19/03/2025
Impressionante‼️
Gran Sasso d’Italia, 67 chilometri, 7200 metri di dislivello positivo in autonomia tra creste e pareti, con ramponi e sci per concludere il primo concatenamento e la prima traversata integrale di tutte le vette principali di questo massiccio, da solo e in inverno. Ma questi… sono solo dettagli. In verità tutto è iniziato due anni prima, quando, scalando da solo lo spigolo sud sud-est del Gran Sasso il mio sguardo e il mio cuore si riempivano di bellezza. È in quel momento che è nato il desiderio di pensare a una “sfida” sportiva che mi portasse ad abbracciare queste montagne. La scelta dell’inverno, e della solitudine invece fanno parte del mio DNA. Se desidero un’avventura devo mettermi nelle condizioni ideali perché questo accada. L’anno passato, ad esempio, non c’era neve e se avessi provato, le cose sarebbero state più facili, ma avrei potuto parlare di ascensione invernale? Il calendario oggi non fa più la differenza… La nostra etica e i nostri ideali si.
Nel mio modo di vivere la montagna esiste anche un’altra regola, il “togliere per avere”. Di fatto, sino alla sera prima, non mi ero informato e non conoscevo quasi nulla di cosa sarei andato a fare, ma avevo un’idea e un sogno e questo mi bastava. Il mio alpinismo prima di tutto deve emozionarmi e regalarmi la possibilità di vivere nuove esperienze, e quest’ultima, avrà per sempre un posto speciale. E a proposito di cose speciali, o meglio di persone speciali… Gli incontri avuti negli anni durante le mie conferenze sulla dorsale appenninica e nei mesi scorsi a L’Aquila con Luca Cococcetta, il Lupo, Luca e Roberto Parisse, Igor Antonelli e le molte persone incontrate in Abruzzo meritano la mia più sincera gratitudine. Senza di loro non avrei ritrovato l’autenticità di chi ama la montagna al di là dei nomi e dei confini.
Gran Sasso d’Italia: 67 kilometers, 7,200 meters of elevation gain, moving autonomously across ridges and faces, using crampons and skis to complete the first enchainment and the first full traverse of all the main peaks of this massif—alone and in winter. But these… are just details.
In truth, everything began two years earlier, when, climbing solo on the south-southeast edge of Gran Sasso, my eyes and heart were filled with beauty. It was in that moment that the desire was born—to conceive a sporting “challenge” that would allow me to embrace these mountains. The choice of winter and solitude, however, is part of my DNA. If I seek an adventure, I must create the right conditions for it to happen.

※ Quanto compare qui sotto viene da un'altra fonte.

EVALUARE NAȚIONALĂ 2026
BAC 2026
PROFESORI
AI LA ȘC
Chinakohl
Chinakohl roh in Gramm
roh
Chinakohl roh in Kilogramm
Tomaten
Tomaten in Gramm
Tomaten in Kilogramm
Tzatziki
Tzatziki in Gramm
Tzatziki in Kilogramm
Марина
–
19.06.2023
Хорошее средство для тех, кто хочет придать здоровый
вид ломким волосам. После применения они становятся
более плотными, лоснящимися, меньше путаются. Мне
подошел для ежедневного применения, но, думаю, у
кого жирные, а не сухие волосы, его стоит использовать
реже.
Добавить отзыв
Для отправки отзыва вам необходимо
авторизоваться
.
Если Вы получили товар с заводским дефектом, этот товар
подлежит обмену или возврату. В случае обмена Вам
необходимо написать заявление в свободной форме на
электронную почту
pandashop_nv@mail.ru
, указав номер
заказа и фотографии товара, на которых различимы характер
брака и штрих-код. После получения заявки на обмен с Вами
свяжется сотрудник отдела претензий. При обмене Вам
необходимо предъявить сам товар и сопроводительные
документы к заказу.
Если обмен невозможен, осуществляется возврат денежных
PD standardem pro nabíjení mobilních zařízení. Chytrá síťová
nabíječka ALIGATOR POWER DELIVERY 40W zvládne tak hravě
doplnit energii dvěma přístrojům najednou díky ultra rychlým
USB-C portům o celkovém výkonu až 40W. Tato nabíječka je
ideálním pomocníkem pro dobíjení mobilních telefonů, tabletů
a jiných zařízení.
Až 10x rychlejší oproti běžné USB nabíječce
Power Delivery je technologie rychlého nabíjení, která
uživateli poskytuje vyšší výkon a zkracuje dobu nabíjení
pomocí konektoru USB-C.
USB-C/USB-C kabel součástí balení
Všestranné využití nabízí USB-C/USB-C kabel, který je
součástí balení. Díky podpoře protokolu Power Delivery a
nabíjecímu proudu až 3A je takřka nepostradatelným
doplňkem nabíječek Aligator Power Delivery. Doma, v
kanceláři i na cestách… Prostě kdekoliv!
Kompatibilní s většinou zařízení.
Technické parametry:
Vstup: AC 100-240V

Last year, for example, there was no snow, and if I had attempted it, things would have been easier—but could I have truly called it a winter ascent? The calendar no longer makes the difference… Our ethics and ideals do.
In my approach to mountaineering, there is another rule: “subtract to gain.” In fact, up until the night before, I had done no research and knew almost nothing about what I was about to undertake. But I had an idea, and I had a dream—and that was enough. My alpinism, above all, must move me, must give me the chance to live new experiences. And this one will forever hold a special place.
And speaking of special things—or rather, special people… The encounters I’ve had over the years during my talks on the Apennine ridge, and in recent months in L’Aquila with Luca Coccetta, il Lupo, Luca and Roberto Parisse, Igor Antonelli, and the many people I’ve met in Abruzzo, deserve my deepest gratitude. Without them, I would not have rediscovered the authenticity of those who love the mountains beyond names and borders.